In the past two years, competition has hotted up. The British Gas Hive range now includes lights and plugs as well as smart thermostats, Samsung bought SmartThings for around $200 million, Nest has created a platform where different providers’ products can work together, and telecoms company O2 has partnered with AT&T Digital Life to trial their own connected home offering.

Companies should take immediate advantage of the smart meter opportunity. By 2020, every home in the UK will have one, allowing suppliers to engage existing customers in transforming energy into a digitally managed service. Energy providers should also look for strategic partners in industries such as security to provide managed household services. This might come in the form of analytics to highlight where heater repairs are needed, while security and safety monitors could flag when home alarms should be reset or adjusted. Customers would have to pay upfront costs for devices and installations, but they would ultimately capture savings and enjoy lower insurance premiums.

Energy companies increasingly see more digitally focused and agile rivals eating into their market share. These are exactly the kinds of businesses they should be looking to emulate. To make the most of the connected home market, they need to think like startups and not incumbents. Opportunistic and flexible business models are essential as connected home products will continuously evolve with the technology. Choosing the right technologies is also key. Companies need to be designing for the “day after tomorrow” to ensure their solutions are compatible with future technology.
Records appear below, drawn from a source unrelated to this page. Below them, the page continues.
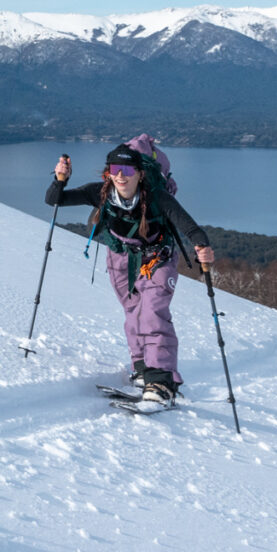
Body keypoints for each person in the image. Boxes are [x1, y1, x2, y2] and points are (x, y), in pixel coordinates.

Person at [46, 138, 217, 406]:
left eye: (127, 171)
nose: (120, 176)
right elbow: (54, 199)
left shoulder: (158, 197)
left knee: (152, 314)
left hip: (157, 258)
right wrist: (60, 178)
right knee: (134, 312)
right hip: (121, 256)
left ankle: (161, 381)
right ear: (108, 172)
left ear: (140, 173)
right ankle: (141, 369)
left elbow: (192, 228)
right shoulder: (100, 191)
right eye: (114, 169)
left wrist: (202, 247)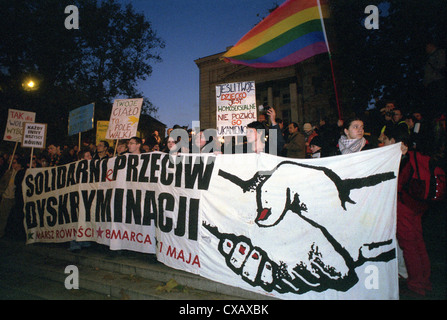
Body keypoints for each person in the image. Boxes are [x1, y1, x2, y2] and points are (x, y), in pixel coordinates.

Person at [381, 127, 432, 296]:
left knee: (409, 245)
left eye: (386, 140)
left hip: (404, 206)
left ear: (393, 141)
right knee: (418, 242)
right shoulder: (415, 155)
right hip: (418, 205)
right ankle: (425, 279)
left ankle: (416, 282)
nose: (384, 143)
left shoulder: (401, 158)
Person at [0, 156, 26, 238]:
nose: (12, 164)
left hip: (15, 199)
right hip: (7, 197)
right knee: (3, 217)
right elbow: (2, 183)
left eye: (14, 163)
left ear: (19, 164)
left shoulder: (23, 173)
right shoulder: (9, 172)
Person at [424, 40, 446, 119]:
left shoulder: (440, 53)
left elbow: (440, 65)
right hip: (431, 83)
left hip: (438, 81)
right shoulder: (429, 57)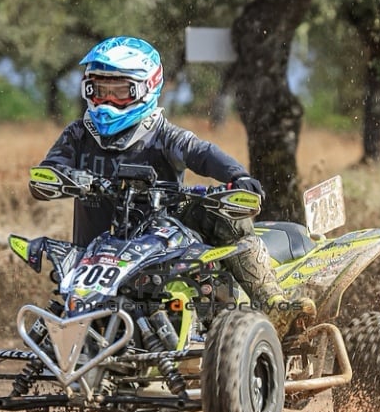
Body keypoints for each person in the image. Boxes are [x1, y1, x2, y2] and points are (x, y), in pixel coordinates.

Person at [32, 36, 315, 337]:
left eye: (120, 92)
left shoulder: (163, 134)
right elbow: (47, 174)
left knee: (229, 217)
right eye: (100, 91)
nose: (107, 102)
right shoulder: (78, 133)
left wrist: (238, 176)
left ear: (146, 89)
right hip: (93, 256)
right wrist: (62, 178)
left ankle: (272, 302)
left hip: (159, 247)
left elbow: (203, 153)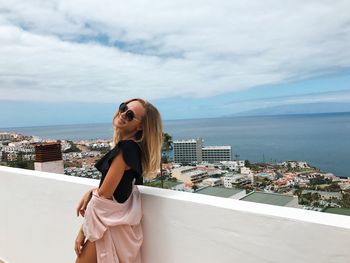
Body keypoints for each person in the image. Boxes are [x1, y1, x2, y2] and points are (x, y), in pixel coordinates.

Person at [74, 98, 163, 263]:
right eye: (123, 108)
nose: (123, 114)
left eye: (130, 115)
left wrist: (82, 232)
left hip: (107, 230)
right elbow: (112, 190)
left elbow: (102, 199)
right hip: (114, 228)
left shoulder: (125, 150)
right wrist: (92, 192)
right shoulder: (131, 148)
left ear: (140, 126)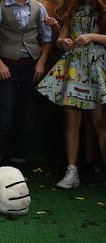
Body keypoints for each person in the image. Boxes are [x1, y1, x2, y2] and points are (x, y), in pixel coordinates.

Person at [36, 0, 106, 189]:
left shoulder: (103, 10)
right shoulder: (72, 9)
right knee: (72, 119)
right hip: (74, 66)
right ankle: (72, 170)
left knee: (100, 121)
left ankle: (99, 167)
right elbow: (60, 40)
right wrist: (63, 41)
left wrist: (92, 36)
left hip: (97, 66)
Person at [0, 0, 53, 175]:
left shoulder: (38, 8)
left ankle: (18, 164)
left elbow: (48, 39)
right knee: (4, 119)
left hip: (32, 67)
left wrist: (41, 63)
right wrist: (0, 65)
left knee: (27, 120)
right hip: (8, 66)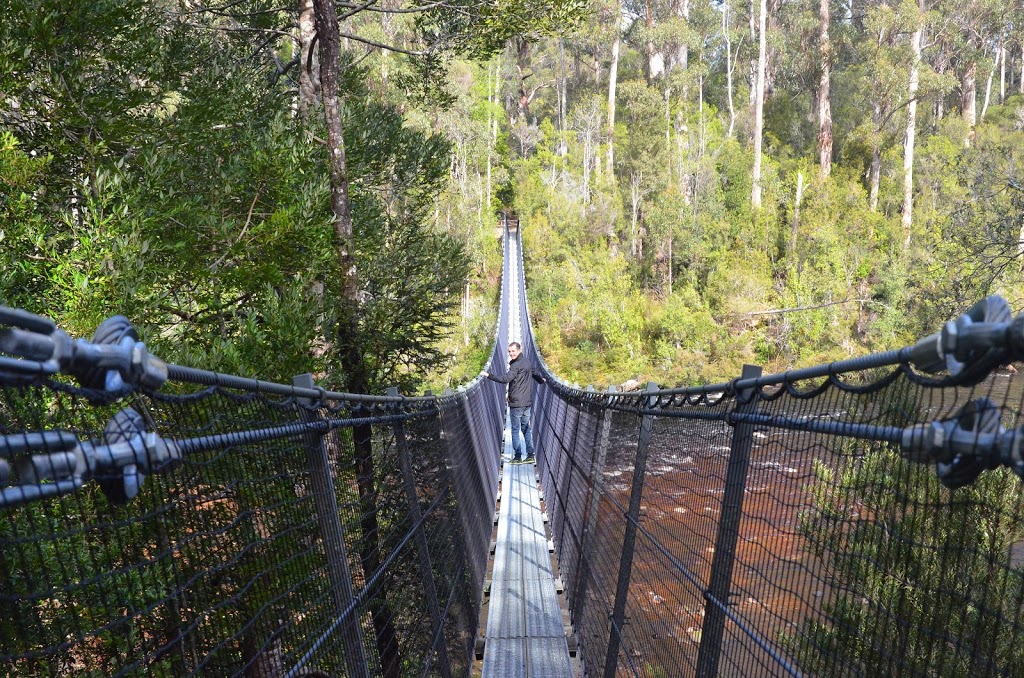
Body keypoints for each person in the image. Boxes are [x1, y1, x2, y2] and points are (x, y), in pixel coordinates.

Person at [481, 342, 547, 463]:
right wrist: (541, 381)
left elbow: (505, 379)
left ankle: (517, 457)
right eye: (509, 351)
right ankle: (530, 455)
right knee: (526, 428)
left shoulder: (515, 365)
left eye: (513, 351)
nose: (511, 353)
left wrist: (488, 375)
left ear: (519, 350)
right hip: (527, 402)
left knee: (515, 430)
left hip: (516, 403)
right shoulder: (527, 362)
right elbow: (535, 374)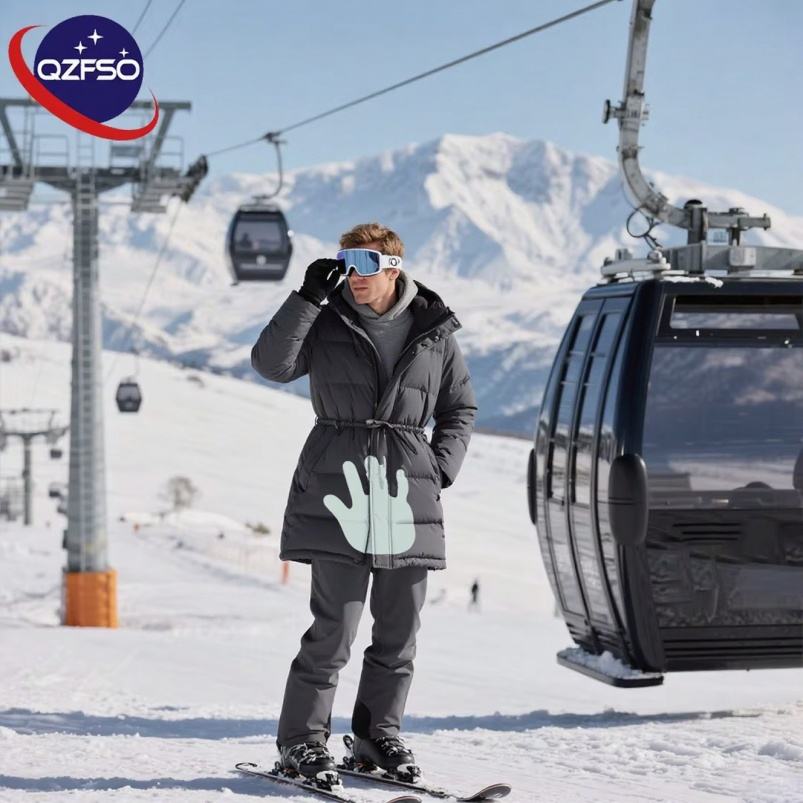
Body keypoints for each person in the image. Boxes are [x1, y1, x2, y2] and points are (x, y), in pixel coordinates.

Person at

To succeed in an uncertain market, it’s important to look for long-term value and to manage expectations around short-term gains. Critically, businesses should allow agile and innovative operating models to experiment and adapt rapidly to changing customer needs, technologies and competition. Nurturing innovation while integrating it with the core business represents a considerable challenge. Some failures will be inevitable, and the key will be to fail fast but still have the support of the wider business.

Firms that lag behind will find themselves left with more commoditised, smaller and lower-margin businesses. Those that act first will capitalise on the opportunities and use them as a platform for growth in new and increasingly affordable technology areas.